The connection appears in the Connections list, where you can select it to view its details. Ensure that you also create a connection to Confluent Schema Registry, and then assign both connections to a Big Data deployment.

Create a connection to Confluent Cloud with Private Links

Private Link lets you access your Confluent Cloud cluster running on a third party cloud through a private endpoint that exists in your virtual network.

Before you create the connection, ensure you have the following:

• Create private network connectivity between Oracle Cloud Infrastructure (OCI) and the target third party cloud.

• While adding network configuration for private link in Confluent Cloud, ensure that you select Private DNS Resolution.

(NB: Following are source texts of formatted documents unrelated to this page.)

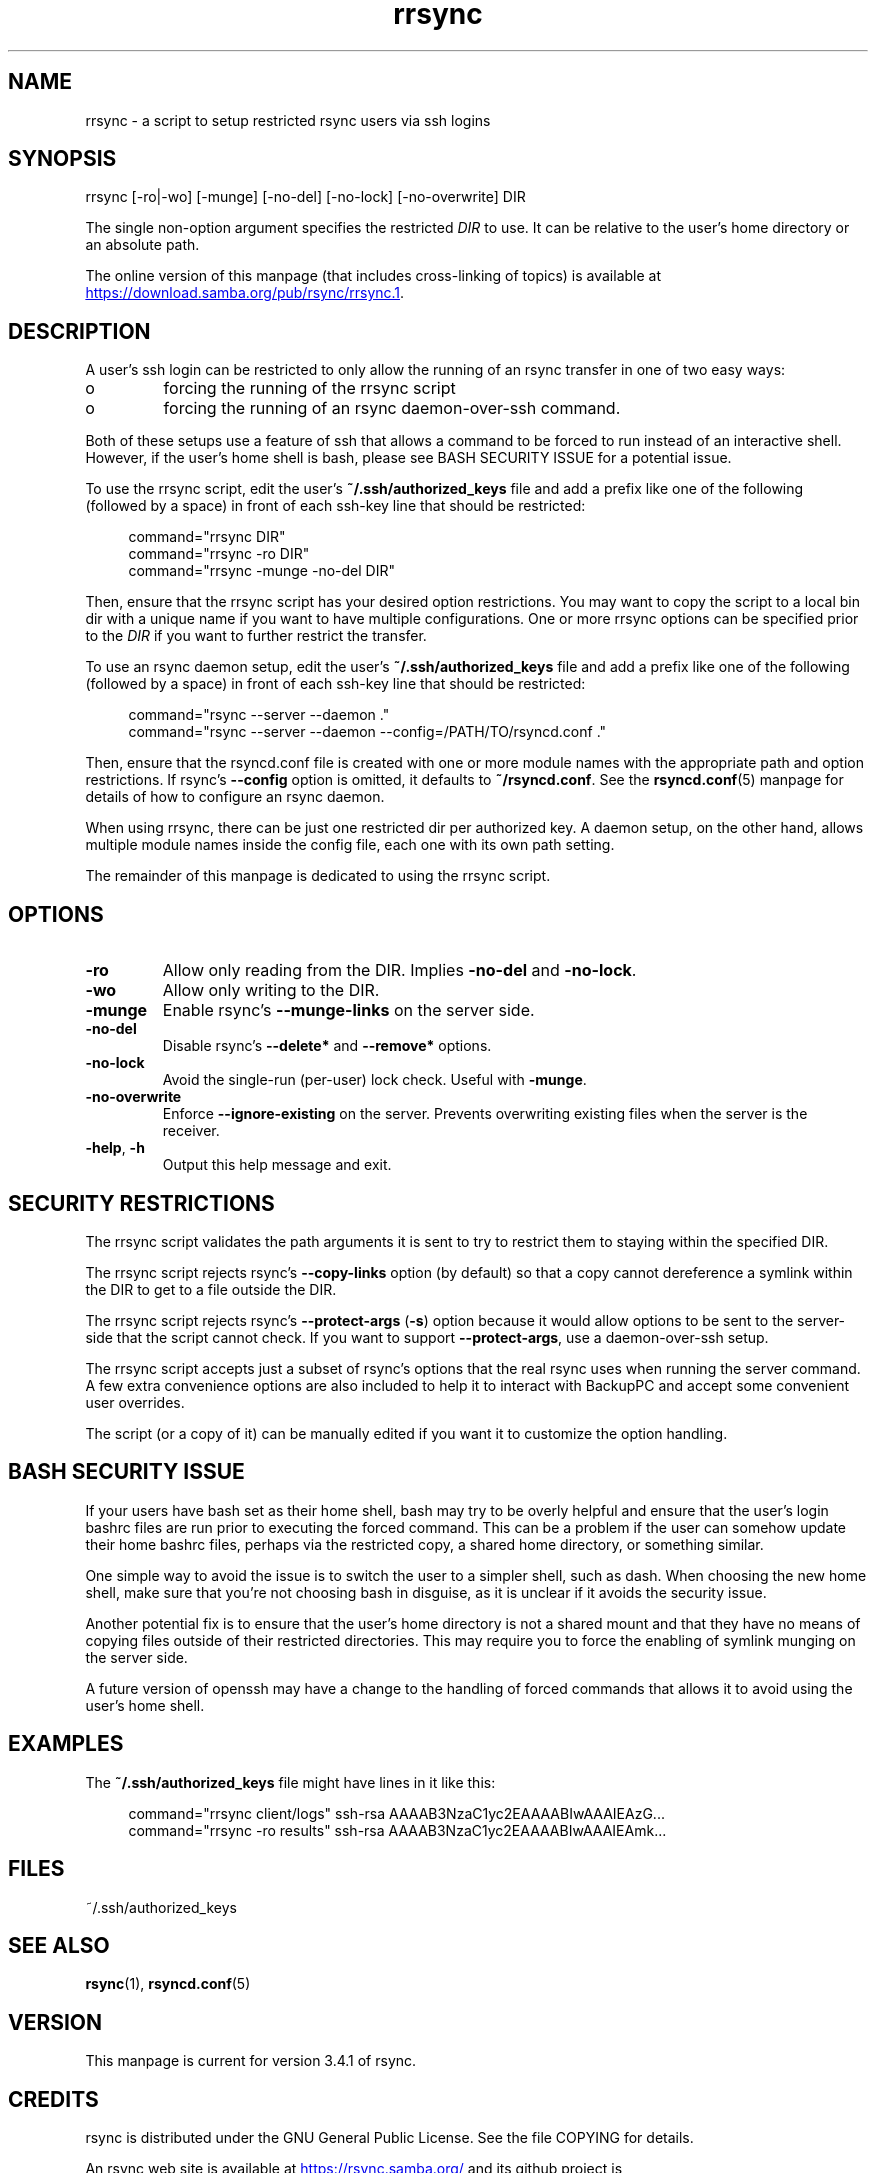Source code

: .TH "rrsync" "1" "15 Jan 2025" "rrsync from rsync 3.4.1" "User Commands"
.\" prefix=/usr
.P
.SH "NAME"
.P
rrsync \- a script to setup restricted rsync users via ssh logins
.P
.SH "SYNOPSIS"
.P
.nf
rrsync [-ro|-wo] [-munge] [-no-del] [-no-lock] [-no-overwrite]  DIR
.fi
.P
The single non-option argument specifies the restricted \fIDIR\fP to use. It can be
relative to the user's home directory or an absolute path.
.P
The online version of this manpage (that includes cross-linking of topics)
is available at
.UR https://download.samba.org/pub/rsync/rrsync.1
.UE .
.P
.SH "DESCRIPTION"
.P
A user's ssh login can be restricted to only allow the running of an rsync
transfer in one of two easy ways:
.P
.IP o
forcing the running of the rrsync script
.IP o
forcing the running of an rsync daemon-over-ssh command.
.P
Both of these setups use a feature of ssh that allows a command to be forced to
run instead of an interactive shell.  However, if the user's home shell is bash,
please see BASH SECURITY ISSUE for a potential issue.
.P
To use the rrsync script, edit the user's \fB~/.ssh/authorized_keys\fP file and add
a prefix like one of the following (followed by a space) in front of each
ssh-key line that should be restricted:
.RS 4
.P
.nf
command="rrsync DIR"
command="rrsync -ro DIR"
command="rrsync -munge -no-del DIR"
.fi
.RE
.P
Then, ensure that the rrsync script has your desired option restrictions. You
may want to copy the script to a local bin dir with a unique name if you want
to have multiple configurations. One or more rrsync options can be specified
prior to the \fIDIR\fP if you want to further restrict the transfer.
.P
To use an rsync daemon setup, edit the user's \fB~/.ssh/authorized_keys\fP file and
add a prefix like one of the following (followed by a space) in front of each
ssh-key line that should be restricted:
.RS 4
.P
.nf
command="rsync --server --daemon ."
command="rsync --server --daemon --config=/PATH/TO/rsyncd.conf ."
.fi
.RE
.P
Then, ensure that the rsyncd.conf file is created with one or more module names
with the appropriate path and option restrictions.  If rsync's
\fB\-\-config\fP option is omitted, it defaults to \fB~/rsyncd.conf\fP.
See the \fBrsyncd.conf\fP(5) manpage for details of how to
configure an rsync daemon.
.P
When using rrsync, there can be just one restricted dir per authorized key.  A
daemon setup, on the other hand, allows multiple module names inside the config
file, each one with its own path setting.
.P
The remainder of this manpage is dedicated to using the rrsync script.
.P
.SH "OPTIONS"
.P
.IP "\fB\-ro\fP"
Allow only reading from the DIR. Implies \fB\-no-del\fP and
\fB\-no-lock\fP.
.IP "\fB\-wo\fP"
Allow only writing to the DIR.
.IP "\fB\-munge\fP"
Enable rsync's \fB\-\-munge-links\fP on the server side.
.IP "\fB\-no-del\fP"
Disable rsync's \fB\-\-delete*\fP and \fB\-\-remove*\fP options.
.IP "\fB\-no-lock\fP"
Avoid the single-run (per-user) lock check.  Useful with \fB\-munge\fP.
.IP "\fB\-no-overwrite\fP"
Enforce \fB\-\-ignore-existing\fP on the server. Prevents overwriting existing
files when the server is the receiver.
.IP "\fB\-help\fP, \fB\-h\fP"
Output this help message and exit.
.P
.SH "SECURITY RESTRICTIONS"
.P
The rrsync script validates the path arguments it is sent to try to restrict
them to staying within the specified DIR.
.P
The rrsync script rejects rsync's \fB\-\-copy-links\fP option (by
default) so that a copy cannot dereference a symlink within the DIR to get to a
file outside the DIR.
.P
The rrsync script rejects rsync's \fB\-\-protect-args\fP (\fB\-s\fP) option
because it would allow options to be sent to the server-side that the script
cannot check.  If you want to support \fB\-\-protect-args\fP, use a daemon-over-ssh
setup.
.P
The rrsync script accepts just a subset of rsync's options that the real rsync
uses when running the server command.  A few extra convenience options are also
included to help it to interact with BackupPC and accept some convenient user
overrides.
.P
The script (or a copy of it) can be manually edited if you want it to customize
the option handling.
.P
.SH "BASH SECURITY ISSUE"
.P
If your users have bash set as their home shell, bash may try to be overly
helpful and ensure that the user's login bashrc files are run prior to
executing the forced command.  This can be a problem if the user can somehow
update their home bashrc files, perhaps via the restricted copy, a shared home
directory, or something similar.
.P
One simple way to avoid the issue is to switch the user to a simpler shell,
such as dash.  When choosing the new home shell, make sure that you're not
choosing bash in disguise, as it is unclear if it avoids the security issue.
.P
Another potential fix is to ensure that the user's home directory is not a
shared mount and that they have no means of copying files outside of their
restricted directories.  This may require you to force the enabling of symlink
munging on the server side.
.P
A future version of openssh may have a change to the handling of forced
commands that allows it to avoid using the user's home shell.
.P
.SH "EXAMPLES"
.P
The \fB~/.ssh/authorized_keys\fP file might have lines in it like this:
.RS 4
.P
.nf
command="rrsync client/logs" ssh-rsa AAAAB3NzaC1yc2EAAAABIwAAAIEAzG...
command="rrsync -ro results" ssh-rsa AAAAB3NzaC1yc2EAAAABIwAAAIEAmk...
.fi
.RE
.P
.SH "FILES"
.P
~/.ssh/authorized_keys
.P
.SH "SEE ALSO"
.P
\fBrsync\fP(1), \fBrsyncd.conf\fP(5)
.P
.SH "VERSION"
.P
This manpage is current for version 3.4.1 of rsync.
.P
.SH "CREDITS"
.P
rsync is distributed under the GNU General Public License.  See the file
COPYING for details.
.P
An rsync web site is available at
.UR https://rsync.samba.org/
.UE
and its github
project is
.UR https://github.com/RsyncProject/rsync
.UE .
.P
.SH "AUTHOR"
.P
The original rrsync perl script was written by Joe Smith.  Many people have
later contributed to it.  The python version was created by Wayne Davison.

• Configure DNS zones and set up DNS records in the third party cloud where you configured Confluent Cloud and in OCI. In OCI, you can create zones within your VCN's private views. Within zones, you can add the required DNS records.

You can use the instructions above to create the connection, but in place of Steps 5 and 6, do the following:

• For Step 3e:

  • Provide the Bootstrap servers host and port details.

  • You can add multiple Bootstrap servers.

• For 3f:

  • For Security protocol, select SASL over Plaintext.

  • Enter the username and password.

Next steps

• Assign a connection to a deployment
• Manage connections

Troubleshoot Kafka connection errors

Most connection issues result in TimeoutException errors. For example:

A failure occurred sending a message to Kafka to topic [ggstest] org.apache.kafka.common.errors.TimeoutException: Topic ggstest not  present in metadata after 60000/120000 ms.

If you encounter this message in your Replicat report file, you can:

• Ensure the target topic is present or check that auto topic creation is enabled within the target Kafka settings.

• Ensure that there are no firewall rules blocking traffic.

• If you're running Kafka on OCI with a private endpoint, then ensure that you use the Internal FQDN as the bootstrap server in server.properties and in the Kafka connection.

• If you're connecting to a Confluent Cloud with private endpoints:

  • Ensure that the DNS zones and DNS records are configured properly in both OCI and the target third party cloud.

  • Ensure that the network connection between OCI and the target cloud work fine.

  • Test that you can connect to the target Confluent Cloud with OpenSSL (openssl s_client -connect <bootstrap>) from an OCI VM running in the same subnet connected to the third party cloud.

  • Test that you can publish or consume messages from a Kafka client running on OCI within the same subnet connected to the third party cloud. If it fails, then check your network settings on both OCI and the third party cloud.